**To do:**
Pull out each line of the data below that contains the string "COPY". Case counts, so only lines with that exact capitalization qualify.

(Dataset items)
--- BEGIN ---

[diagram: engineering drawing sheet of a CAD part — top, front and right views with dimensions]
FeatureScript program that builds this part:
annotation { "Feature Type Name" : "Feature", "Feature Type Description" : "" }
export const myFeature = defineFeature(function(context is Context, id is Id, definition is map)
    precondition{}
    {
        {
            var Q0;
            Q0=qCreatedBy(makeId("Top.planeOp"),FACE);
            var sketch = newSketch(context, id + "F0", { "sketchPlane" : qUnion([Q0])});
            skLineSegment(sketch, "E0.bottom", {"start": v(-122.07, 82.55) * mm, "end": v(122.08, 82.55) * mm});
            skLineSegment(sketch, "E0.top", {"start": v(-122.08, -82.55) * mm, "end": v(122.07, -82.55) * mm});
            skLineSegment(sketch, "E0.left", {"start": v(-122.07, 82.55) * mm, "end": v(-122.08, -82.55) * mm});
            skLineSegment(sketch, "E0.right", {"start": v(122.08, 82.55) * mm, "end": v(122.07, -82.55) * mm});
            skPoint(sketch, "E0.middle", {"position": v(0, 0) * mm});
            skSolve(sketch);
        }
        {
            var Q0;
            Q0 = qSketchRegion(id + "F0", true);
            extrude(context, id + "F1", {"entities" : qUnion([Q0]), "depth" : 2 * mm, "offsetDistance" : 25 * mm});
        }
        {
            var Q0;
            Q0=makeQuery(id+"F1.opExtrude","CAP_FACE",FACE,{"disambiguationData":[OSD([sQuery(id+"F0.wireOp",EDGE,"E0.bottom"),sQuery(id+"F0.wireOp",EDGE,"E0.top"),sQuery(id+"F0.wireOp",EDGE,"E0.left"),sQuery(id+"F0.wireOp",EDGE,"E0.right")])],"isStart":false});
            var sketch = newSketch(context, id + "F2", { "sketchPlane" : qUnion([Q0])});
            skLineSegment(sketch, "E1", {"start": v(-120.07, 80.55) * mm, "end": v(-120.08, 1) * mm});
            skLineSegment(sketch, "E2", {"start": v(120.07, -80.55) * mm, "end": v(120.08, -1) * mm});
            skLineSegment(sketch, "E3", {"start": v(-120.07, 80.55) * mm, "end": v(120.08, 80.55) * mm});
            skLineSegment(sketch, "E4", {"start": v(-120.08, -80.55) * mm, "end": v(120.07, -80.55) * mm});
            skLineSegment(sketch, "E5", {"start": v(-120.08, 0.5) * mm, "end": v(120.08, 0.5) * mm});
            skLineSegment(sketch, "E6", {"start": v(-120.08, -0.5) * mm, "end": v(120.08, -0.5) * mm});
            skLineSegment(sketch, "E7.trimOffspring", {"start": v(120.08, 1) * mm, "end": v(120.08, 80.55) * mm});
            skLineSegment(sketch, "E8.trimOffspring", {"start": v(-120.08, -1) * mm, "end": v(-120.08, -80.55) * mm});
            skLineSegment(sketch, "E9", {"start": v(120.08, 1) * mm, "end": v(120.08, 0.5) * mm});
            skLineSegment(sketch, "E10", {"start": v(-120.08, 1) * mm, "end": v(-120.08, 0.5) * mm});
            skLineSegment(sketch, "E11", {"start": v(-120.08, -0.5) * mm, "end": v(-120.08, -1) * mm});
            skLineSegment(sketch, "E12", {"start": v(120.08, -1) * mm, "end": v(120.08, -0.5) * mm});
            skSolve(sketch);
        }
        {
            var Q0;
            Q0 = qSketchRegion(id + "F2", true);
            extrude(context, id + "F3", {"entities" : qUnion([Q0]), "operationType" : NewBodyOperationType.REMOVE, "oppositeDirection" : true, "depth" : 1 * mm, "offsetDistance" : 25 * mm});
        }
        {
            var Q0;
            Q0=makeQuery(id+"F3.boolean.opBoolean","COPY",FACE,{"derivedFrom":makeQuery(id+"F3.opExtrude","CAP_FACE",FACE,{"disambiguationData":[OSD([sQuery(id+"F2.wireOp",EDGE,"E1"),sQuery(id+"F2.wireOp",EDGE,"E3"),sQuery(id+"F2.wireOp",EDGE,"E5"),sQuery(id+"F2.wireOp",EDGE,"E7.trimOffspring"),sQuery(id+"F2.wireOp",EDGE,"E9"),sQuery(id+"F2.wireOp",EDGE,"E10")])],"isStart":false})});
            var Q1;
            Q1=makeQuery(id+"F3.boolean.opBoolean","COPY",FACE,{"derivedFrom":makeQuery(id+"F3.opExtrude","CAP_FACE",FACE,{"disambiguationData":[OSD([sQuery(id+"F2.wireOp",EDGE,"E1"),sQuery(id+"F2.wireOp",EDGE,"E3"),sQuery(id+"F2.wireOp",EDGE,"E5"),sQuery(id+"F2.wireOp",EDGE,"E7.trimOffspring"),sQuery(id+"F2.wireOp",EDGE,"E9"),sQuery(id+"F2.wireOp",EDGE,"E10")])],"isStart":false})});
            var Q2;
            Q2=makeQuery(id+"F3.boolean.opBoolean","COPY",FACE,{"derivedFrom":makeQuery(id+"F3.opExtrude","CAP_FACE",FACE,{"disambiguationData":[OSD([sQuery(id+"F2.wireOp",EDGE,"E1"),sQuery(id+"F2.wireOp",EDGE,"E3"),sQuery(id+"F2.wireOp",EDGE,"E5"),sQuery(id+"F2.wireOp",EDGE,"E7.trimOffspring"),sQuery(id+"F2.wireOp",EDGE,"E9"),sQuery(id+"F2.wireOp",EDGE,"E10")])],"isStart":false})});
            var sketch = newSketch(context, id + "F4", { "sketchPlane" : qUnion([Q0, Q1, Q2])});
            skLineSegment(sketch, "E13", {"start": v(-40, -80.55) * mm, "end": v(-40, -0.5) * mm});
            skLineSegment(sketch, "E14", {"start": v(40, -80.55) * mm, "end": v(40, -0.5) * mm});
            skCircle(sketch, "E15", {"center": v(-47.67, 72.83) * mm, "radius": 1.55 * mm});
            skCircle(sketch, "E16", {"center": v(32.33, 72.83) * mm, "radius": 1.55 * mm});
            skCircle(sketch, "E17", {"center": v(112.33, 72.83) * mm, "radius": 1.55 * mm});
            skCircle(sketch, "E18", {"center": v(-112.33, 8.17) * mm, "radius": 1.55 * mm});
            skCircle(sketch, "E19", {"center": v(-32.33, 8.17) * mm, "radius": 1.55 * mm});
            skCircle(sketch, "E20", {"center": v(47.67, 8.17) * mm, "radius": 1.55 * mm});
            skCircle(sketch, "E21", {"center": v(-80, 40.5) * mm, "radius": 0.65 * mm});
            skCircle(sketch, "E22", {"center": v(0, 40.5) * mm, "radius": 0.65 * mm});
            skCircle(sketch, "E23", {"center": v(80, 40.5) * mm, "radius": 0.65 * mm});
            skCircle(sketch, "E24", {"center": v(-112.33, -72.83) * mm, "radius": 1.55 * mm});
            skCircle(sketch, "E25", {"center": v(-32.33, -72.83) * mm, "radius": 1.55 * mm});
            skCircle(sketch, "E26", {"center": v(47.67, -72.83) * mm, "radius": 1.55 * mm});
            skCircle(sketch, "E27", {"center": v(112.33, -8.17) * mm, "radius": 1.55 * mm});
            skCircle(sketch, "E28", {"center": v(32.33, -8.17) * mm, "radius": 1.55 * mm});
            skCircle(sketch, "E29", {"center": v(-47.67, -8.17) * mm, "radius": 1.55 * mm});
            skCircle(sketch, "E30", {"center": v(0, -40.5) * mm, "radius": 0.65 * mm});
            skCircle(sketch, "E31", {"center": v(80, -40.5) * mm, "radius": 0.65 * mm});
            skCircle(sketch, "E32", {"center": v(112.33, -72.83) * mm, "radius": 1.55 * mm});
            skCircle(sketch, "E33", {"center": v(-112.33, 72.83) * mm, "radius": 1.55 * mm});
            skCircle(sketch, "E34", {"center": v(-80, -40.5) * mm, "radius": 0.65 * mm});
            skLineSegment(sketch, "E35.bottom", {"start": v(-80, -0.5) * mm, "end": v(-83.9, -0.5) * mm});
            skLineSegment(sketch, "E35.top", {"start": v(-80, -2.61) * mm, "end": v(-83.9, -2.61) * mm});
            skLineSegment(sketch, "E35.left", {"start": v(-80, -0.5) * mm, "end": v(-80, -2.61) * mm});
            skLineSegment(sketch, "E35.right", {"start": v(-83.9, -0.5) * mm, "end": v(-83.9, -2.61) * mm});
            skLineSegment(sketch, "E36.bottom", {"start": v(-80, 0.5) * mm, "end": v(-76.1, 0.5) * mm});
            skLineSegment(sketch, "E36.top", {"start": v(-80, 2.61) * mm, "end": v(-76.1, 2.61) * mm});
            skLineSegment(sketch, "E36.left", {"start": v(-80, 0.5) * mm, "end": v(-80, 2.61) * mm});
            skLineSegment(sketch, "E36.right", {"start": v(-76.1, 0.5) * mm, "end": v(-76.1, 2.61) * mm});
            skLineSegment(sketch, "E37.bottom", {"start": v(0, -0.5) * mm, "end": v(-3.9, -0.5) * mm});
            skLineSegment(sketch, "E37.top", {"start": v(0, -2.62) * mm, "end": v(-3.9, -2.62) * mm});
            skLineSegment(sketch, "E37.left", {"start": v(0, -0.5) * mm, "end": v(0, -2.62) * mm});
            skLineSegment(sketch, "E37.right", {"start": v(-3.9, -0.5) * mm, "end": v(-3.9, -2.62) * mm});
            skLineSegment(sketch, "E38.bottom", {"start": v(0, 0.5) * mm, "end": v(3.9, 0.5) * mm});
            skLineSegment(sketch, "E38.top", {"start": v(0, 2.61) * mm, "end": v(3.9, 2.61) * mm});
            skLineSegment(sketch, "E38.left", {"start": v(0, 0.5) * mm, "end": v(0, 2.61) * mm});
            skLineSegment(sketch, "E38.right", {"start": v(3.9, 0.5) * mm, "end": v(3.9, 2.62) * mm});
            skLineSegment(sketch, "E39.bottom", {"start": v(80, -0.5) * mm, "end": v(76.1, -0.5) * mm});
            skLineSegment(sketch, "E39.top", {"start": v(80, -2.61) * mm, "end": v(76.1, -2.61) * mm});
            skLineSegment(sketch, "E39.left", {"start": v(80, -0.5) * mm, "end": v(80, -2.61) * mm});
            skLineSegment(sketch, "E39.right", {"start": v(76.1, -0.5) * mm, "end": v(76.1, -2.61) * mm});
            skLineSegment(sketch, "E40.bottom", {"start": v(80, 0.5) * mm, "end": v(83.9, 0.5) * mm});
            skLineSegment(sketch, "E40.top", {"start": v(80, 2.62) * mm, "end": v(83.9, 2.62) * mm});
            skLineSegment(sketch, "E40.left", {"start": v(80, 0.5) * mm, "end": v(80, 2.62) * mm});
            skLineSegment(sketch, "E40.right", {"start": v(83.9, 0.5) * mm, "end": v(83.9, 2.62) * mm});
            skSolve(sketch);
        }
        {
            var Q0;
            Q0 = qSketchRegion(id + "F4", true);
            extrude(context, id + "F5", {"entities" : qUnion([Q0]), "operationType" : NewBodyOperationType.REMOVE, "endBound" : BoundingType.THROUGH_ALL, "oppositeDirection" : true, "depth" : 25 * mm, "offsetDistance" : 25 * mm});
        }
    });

--- END ---

**Full solution:**
            Q0=makeQuery(id+"F3.boolean.opBoolean","COPY",FACE,{"derivedFrom":makeQuery(id+"F3.opExtrude","CAP_FACE",FACE,{"disambiguationData":[OSD([sQuery(id+"F2.wireOp",EDGE,"E1"),sQuery(id+"F2.wireOp",EDGE,"E3"),sQuery(id+"F2.wireOp",EDGE,"E5"),sQuery(id+"F2.wireOp",EDGE,"E7.trimOffspring"),sQuery(id+"F2.wireOp",EDGE,"E9"),sQuery(id+"F2.wireOp",EDGE,"E10")])],"isStart":false})});
            Q1=makeQuery(id+"F3.boolean.opBoolean","COPY",FACE,{"derivedFrom":makeQuery(id+"F3.opExtrude","CAP_FACE",FACE,{"disambiguationData":[OSD([sQuery(id+"F2.wireOp",EDGE,"E1"),sQuery(id+"F2.wireOp",EDGE,"E3"),sQuery(id+"F2.wireOp",EDGE,"E5"),sQuery(id+"F2.wireOp",EDGE,"E7.trimOffspring"),sQuery(id+"F2.wireOp",EDGE,"E9"),sQuery(id+"F2.wireOp",EDGE,"E10")])],"isStart":false})});
            Q2=makeQuery(id+"F3.boolean.opBoolean","COPY",FACE,{"derivedFrom":makeQuery(id+"F3.opExtrude","CAP_FACE",FACE,{"disambiguationData":[OSD([sQuery(id+"F2.wireOp",EDGE,"E1"),sQuery(id+"F2.wireOp",EDGE,"E3"),sQuery(id+"F2.wireOp",EDGE,"E5"),sQuery(id+"F2.wireOp",EDGE,"E7.trimOffspring"),sQuery(id+"F2.wireOp",EDGE,"E9"),sQuery(id+"F2.wireOp",EDGE,"E10")])],"isStart":false})});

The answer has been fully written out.